Professor Zhang Ge, Associate Dean (Research) of Chinese Medicine and Director of the Law Sau Fai Institute for Advancing Translational Medicine in Bone and Joint Diseases at HKBU, and Professor Zhang Zhenlin, Director of Osteoporosis and Bone Diseases of the Shanghai Sixth People’s Hospital, along with Aptacure Therapeutics Ltd., have developed a long-acting sclerostin-loop3 oligonucleotide aptamer for the treatment of XLH. This aptamer was granted Orphan Drug Designation and Pediatric Rare Disease Designation earlier by the U.S. FDA for treatment of XLH.

 

The role of Sclerostin and Apc001

Central to this research is sclerostin, a protein that plays a vital role in bone growth while also protects heart health. Excessive sclerostin can inhibit bone formation. Interestingly, studies indicate that when sclerostin loses a specific segment known as the “loop3 domain,” bone strength improves without compromising cardiovascular health.
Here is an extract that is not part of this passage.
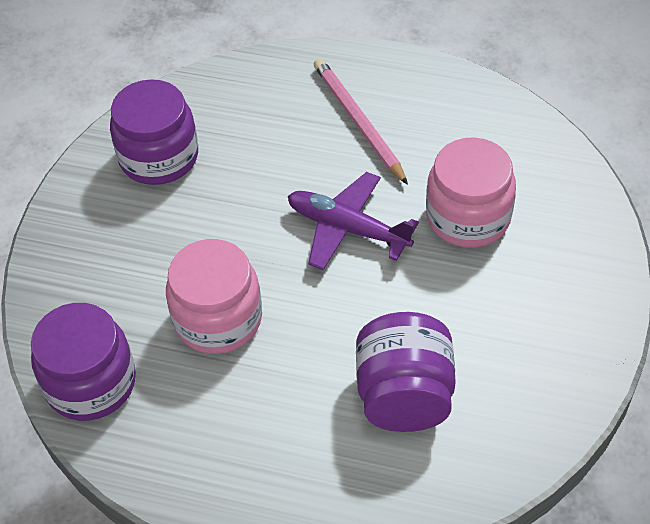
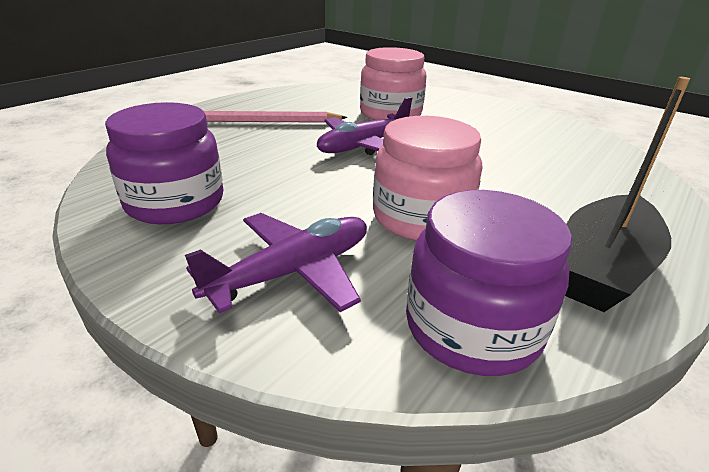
camera: 70 degrees left, 20 degrees down
(105, 269) = (293, 272): none -> purple plane
(199, 457) = (602, 267): none -> black boat
(404, 396) = (542, 162): purple jar -> none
This finding paves the way for new treatment options.

The research team further identified oligonucleotide aptamers, particularly Apc001, which can inhibit the sclerostin loop3. Animal studies demonstrated that Apc001 promotes bone formation without increasing cardiovascular risk, while significantly elevating blood phosphorus levels in mice with XLH. This positions Apc001 as a promising candidate for targeted XLH treatment.

 

Hope for XLH patients

With both Orphan Drug and Pediatric Rare Disease designations from the FDA, Apc001 is on a fast track for clinical trials, promising potential relief for patients. These designations provide advantages such as fewer required clinical trial samples and a seven-year market exclusivity period.

Currently, pilot-scale production of Apc001 has been completed, and it is undergoing preclinical toxicological assessment by a third party. Apc001 is scheduled to enter clinical trials in both Mainland China and the U.S.